§ **WORK TO COMPLETE**
Find and copy every line in the records that includes the string "italic".

§ **RECORDS PROVIDED**

----------------------------------------

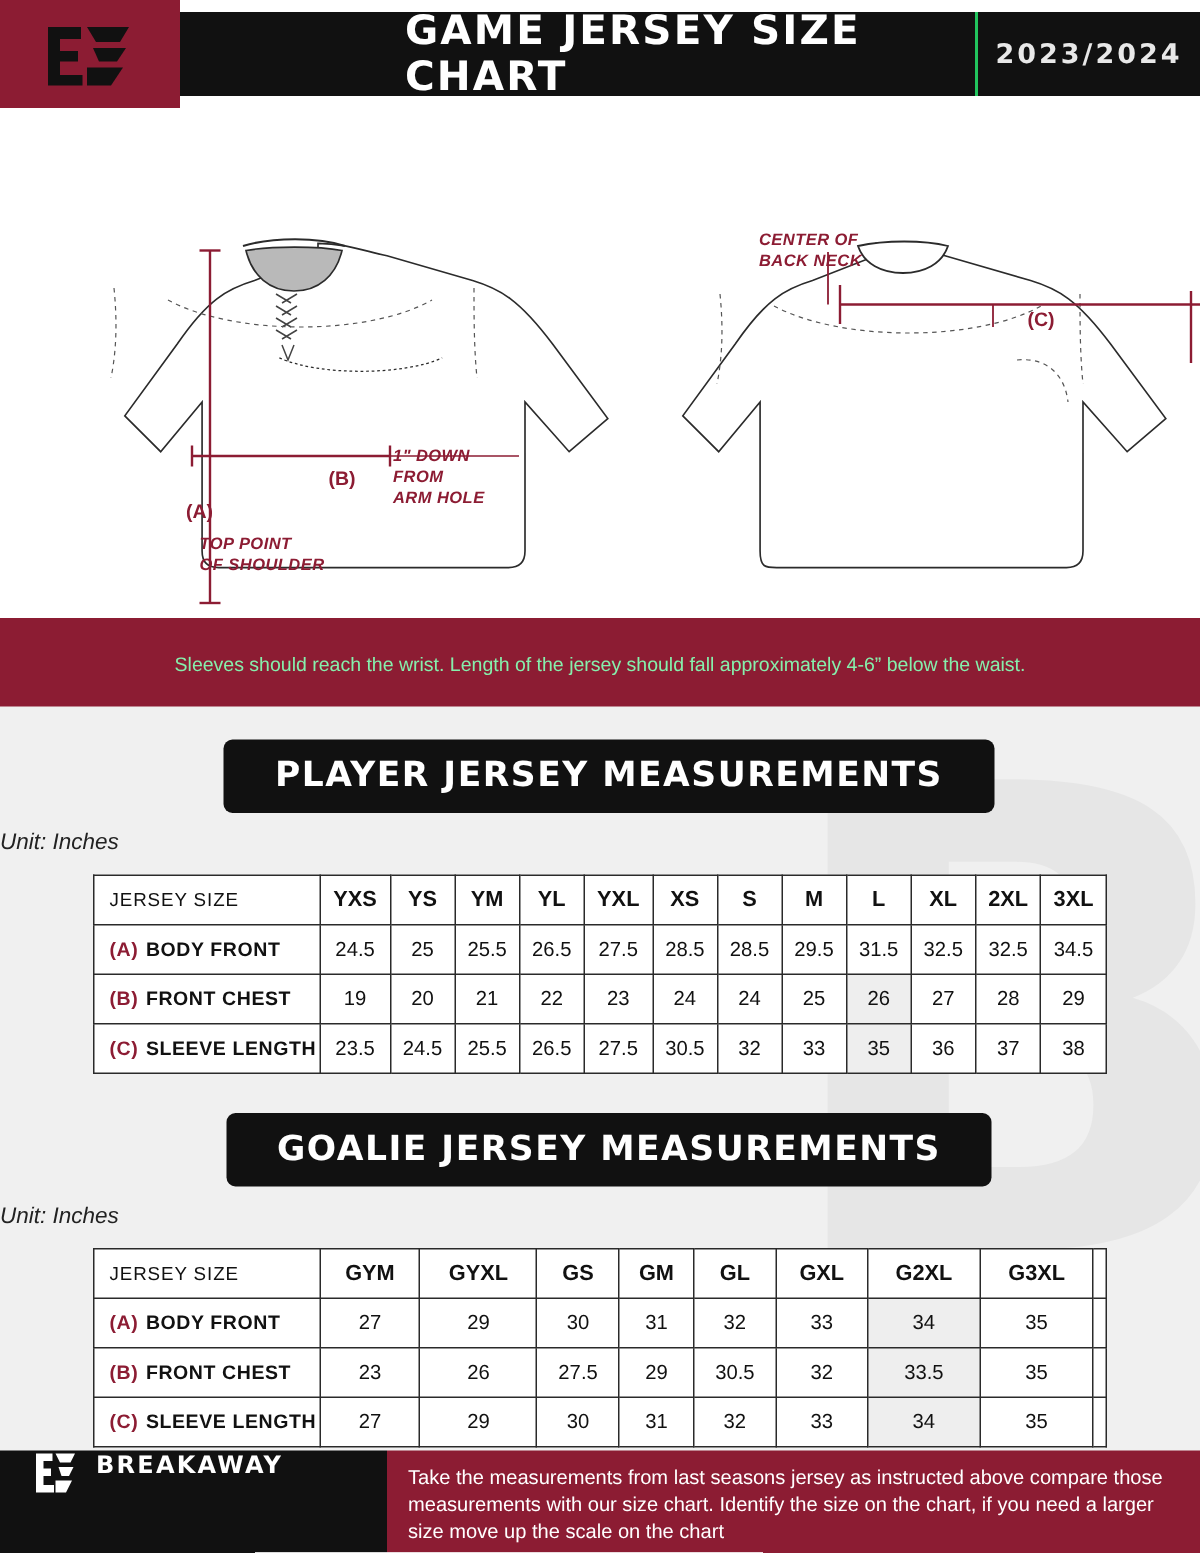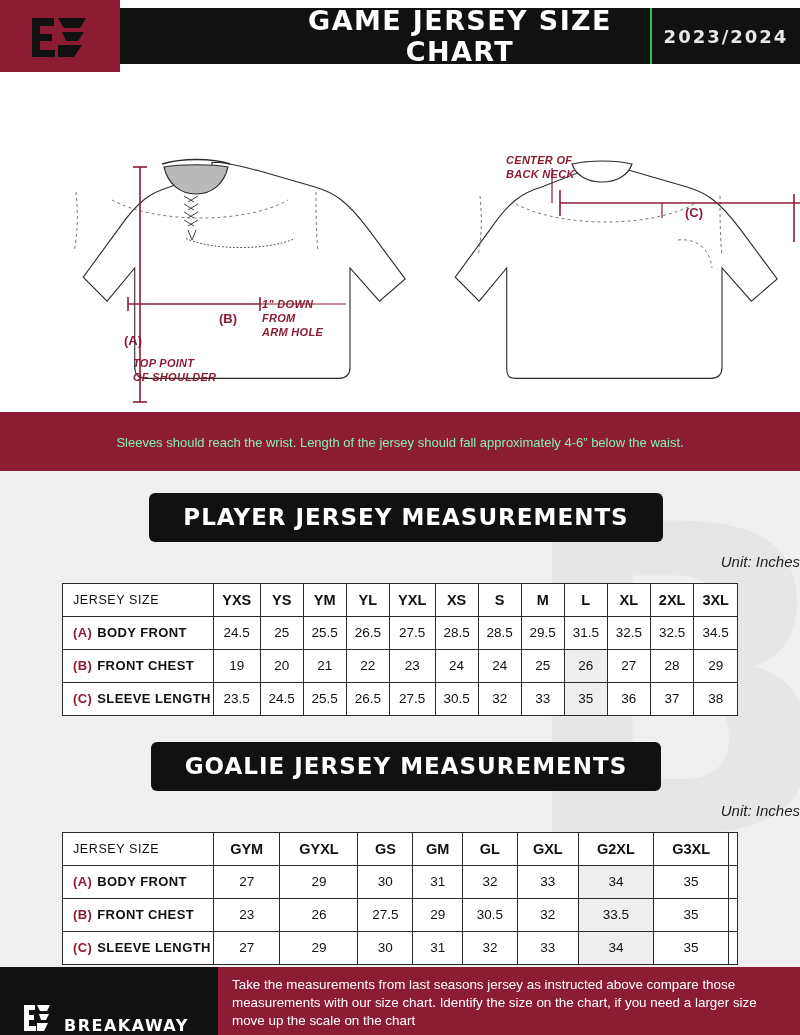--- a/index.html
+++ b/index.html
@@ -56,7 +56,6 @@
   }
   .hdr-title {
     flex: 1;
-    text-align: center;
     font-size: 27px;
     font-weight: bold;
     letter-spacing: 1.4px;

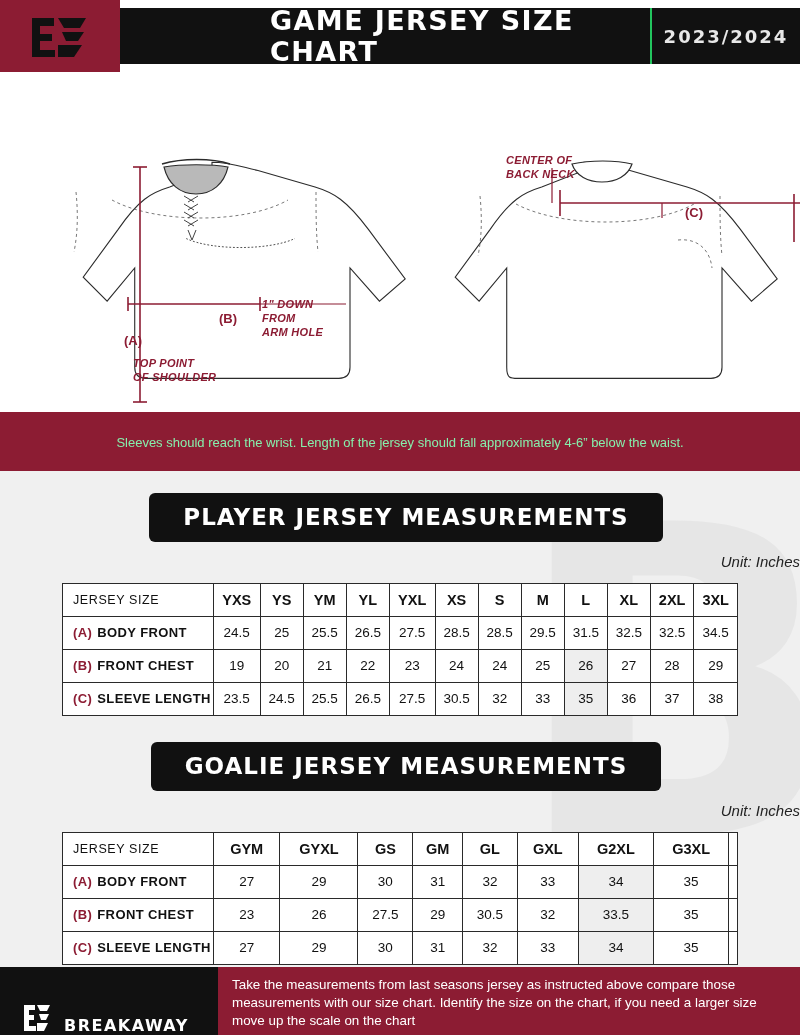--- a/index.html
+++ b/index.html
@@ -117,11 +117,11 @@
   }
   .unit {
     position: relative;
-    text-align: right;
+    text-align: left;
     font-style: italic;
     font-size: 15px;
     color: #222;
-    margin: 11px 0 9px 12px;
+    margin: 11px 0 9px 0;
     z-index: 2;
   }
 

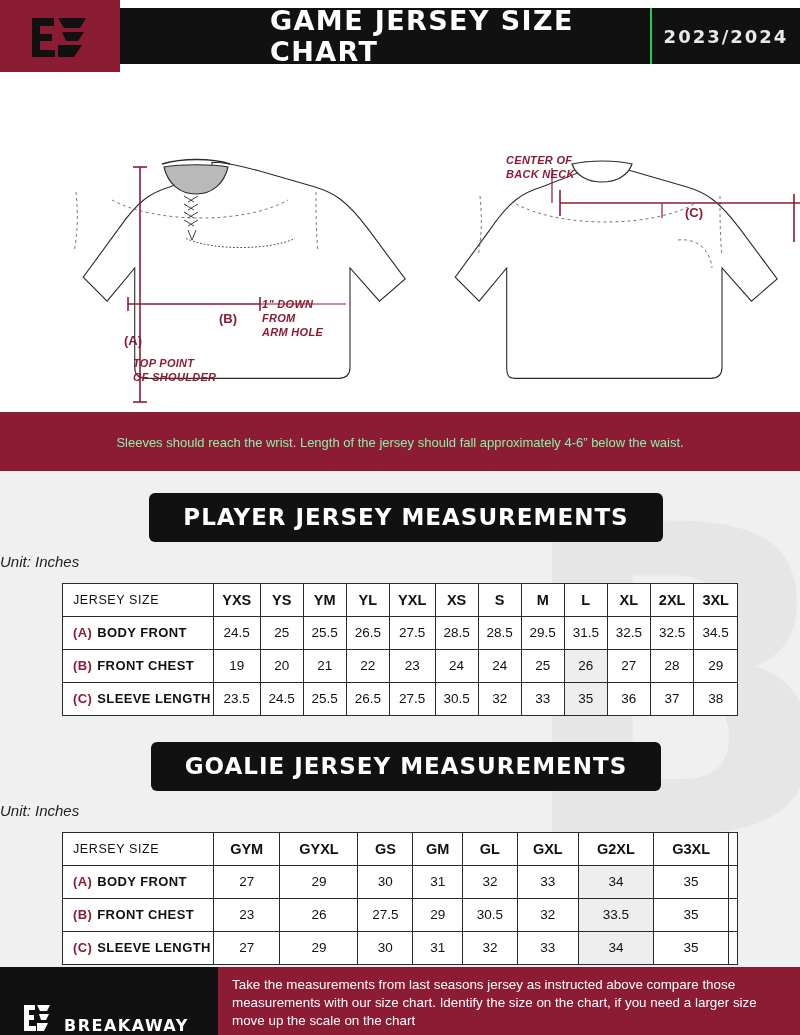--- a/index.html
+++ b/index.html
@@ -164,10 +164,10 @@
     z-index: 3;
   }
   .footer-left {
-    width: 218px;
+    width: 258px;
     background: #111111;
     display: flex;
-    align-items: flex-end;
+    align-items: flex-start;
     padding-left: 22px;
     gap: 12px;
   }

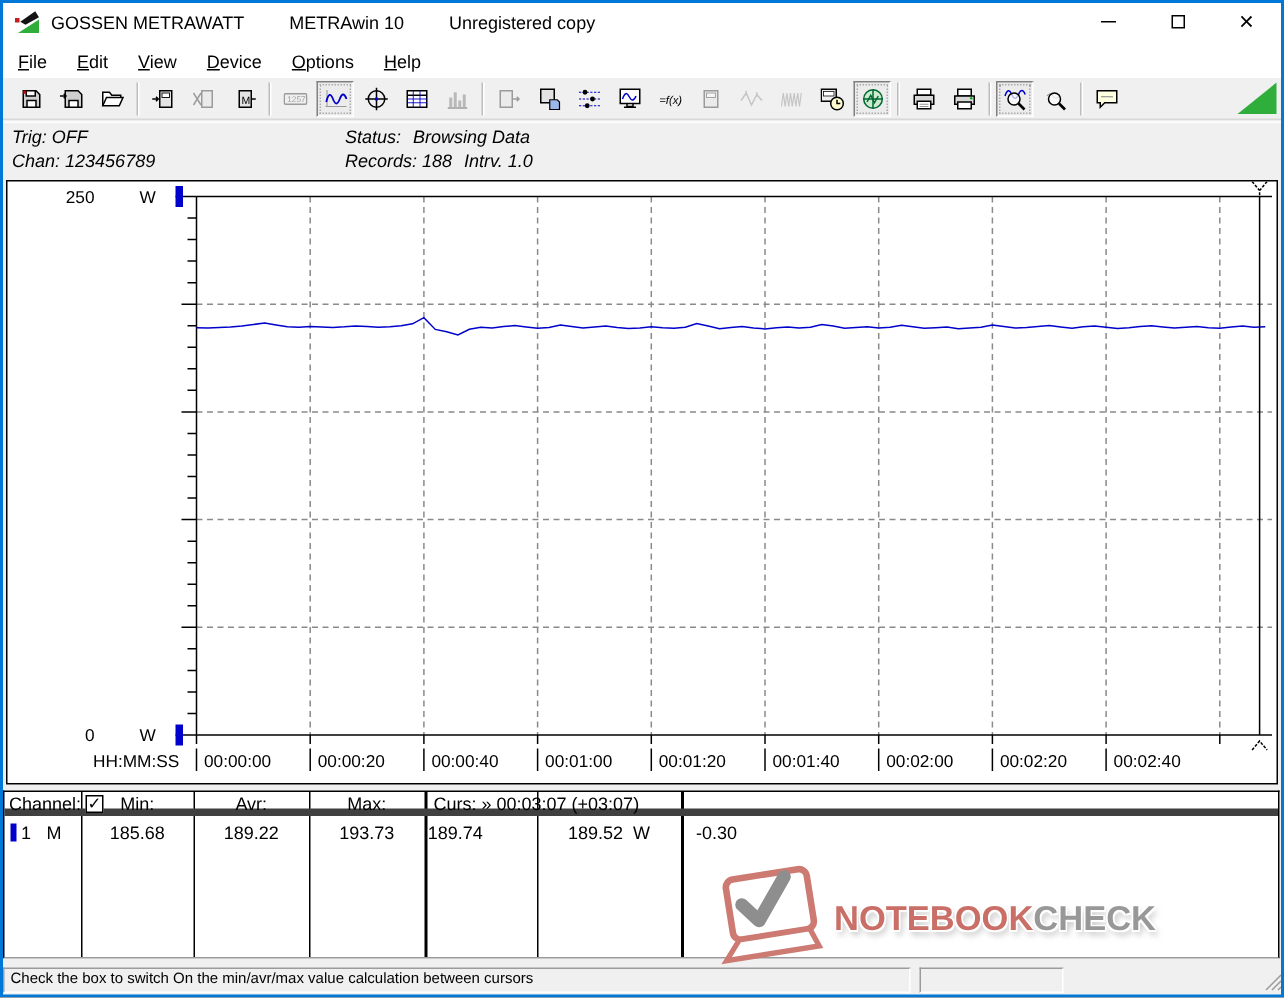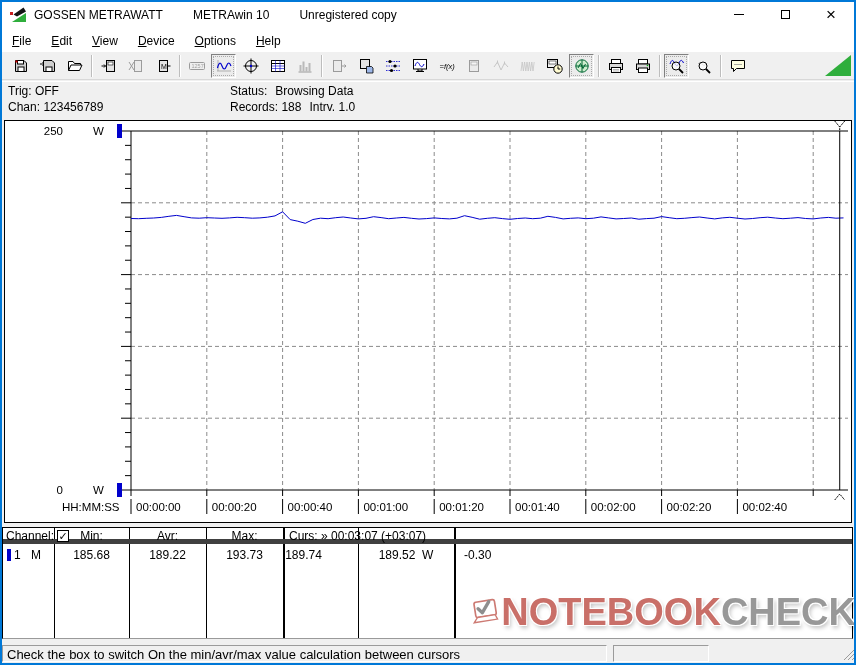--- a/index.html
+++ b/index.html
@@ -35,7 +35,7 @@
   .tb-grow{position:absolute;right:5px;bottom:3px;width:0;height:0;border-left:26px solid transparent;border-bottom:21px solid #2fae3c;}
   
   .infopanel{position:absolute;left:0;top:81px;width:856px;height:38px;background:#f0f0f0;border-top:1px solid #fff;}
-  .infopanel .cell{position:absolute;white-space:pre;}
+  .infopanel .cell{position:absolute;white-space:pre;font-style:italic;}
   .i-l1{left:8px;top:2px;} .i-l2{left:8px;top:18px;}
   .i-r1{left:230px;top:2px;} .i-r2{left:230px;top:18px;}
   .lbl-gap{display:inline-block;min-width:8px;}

----------------------------------------

§ **EXERCISE RESPONSE**
     font-style: italic;
+  .infopanel .cell{position:absolute;white-space:pre;font-style:italic;}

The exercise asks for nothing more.